In this respect the results of our study support the possible implementation of a cell-based strategy using MSCs for potential wound healing modulation in injured oral mucosa. To date, experimental studies have not presented definite answers regarding the role of implanted BMSCs and related mechanisms. However, several hypotheses have been proposed: 1) Transplanted stem cells play the same role as true MSCs, replace the stem cell group in the specific tissue, and form the new connective tissue. Then, growth is achieved in a similar way as in normal tissue. 2) MSCs or their progenitor cells can be transformed and differentiated under specific microenvironments. Therefore, they can form endodermal or ectodermal tissue as well as mesenchymal tissue. 3) Although seen in particular situations, heterozygotes can be formed between the transplanted BMSCs and the specific cells of the recipient tissue. 4) The transplanted MSCs release paracrine factors and thereby induce the proliferation of specific cells in the transplanted tissue or contribute to making the microenvironment more appropriate for the repair of injury by maximally inhibiting the tissue injury.[43] If paracrine activity is their primary function in wound repair, their presence in wounds would be expected to be transitory. However, if they differentiate into structural tissue cells such as fibroblasts, vascular endothelial cells, or pericytes, their presence would be expected to be longstanding. Current information on MSC longevity in wounds varies. For example, Falanga et al.[38] found that most of their topically applied MSCs had exited the wound by 25 days. In contrast, injection of MSCs into the pericardiac region revealed the continuous presence of MSCs for up to 1 year.[44] These variations may depend on the type of tissue, type of wound, the method of labeling cells, or the degree of MSC heterogeneity.

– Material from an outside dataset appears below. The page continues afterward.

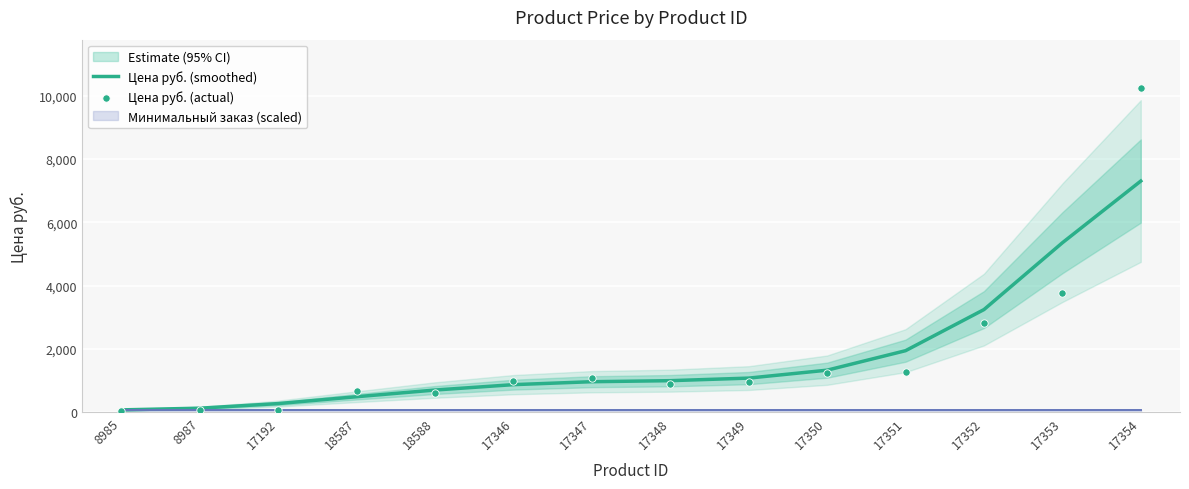

Is the value of Цена руб. (smoothed) at 17192 greater than the value of Цена руб. (actual) at 8985?

Yes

Although our results showed intravenously implanted allogeneic MSCs could directionally migrate to injured oral mucosa, and survive especially in the necrotic sites, the mechanisms underlying the directional migration of MSCs should be further studied. Besides, the efficacy of intravenous transplantation of MSCs in the treatment of oral ulcers should also be further confirmed. Also, further research is required to determine strategies to remove harmful factors and improve homing of MSCs to the area of injury. New strategies could mean smaller quantities of MSCs necessary for infusion, thereby attaining the intended therapeutic goal with greatest efficiency and efficacy. To achieve this goal, cell migration and tracking studies must be conducted in various in vivo environments along with in vitro laboratory studies. Through these studies, optimized culture conditions can be established to cultivate MSCs with enhanced homing ability and expressing the appropriate homing receptor. This is also essential to improve the vascular conditions, so that introduced cells can easily migrate to damaged sites.

CONCLUSION

In conclusion, results from this animal model show that BMSCs may be labeled with green fluorescent protein (GFP), in order to know the distribution of these cells after local or systemic administration, and in fact there is a growing body of evidence that the wound healing effects were partially achieved with systemic route and point to an additional direction of the intralesional route of stem cell administration to achieve acceptable oral mucosal regeneration after induction of oral ulcer.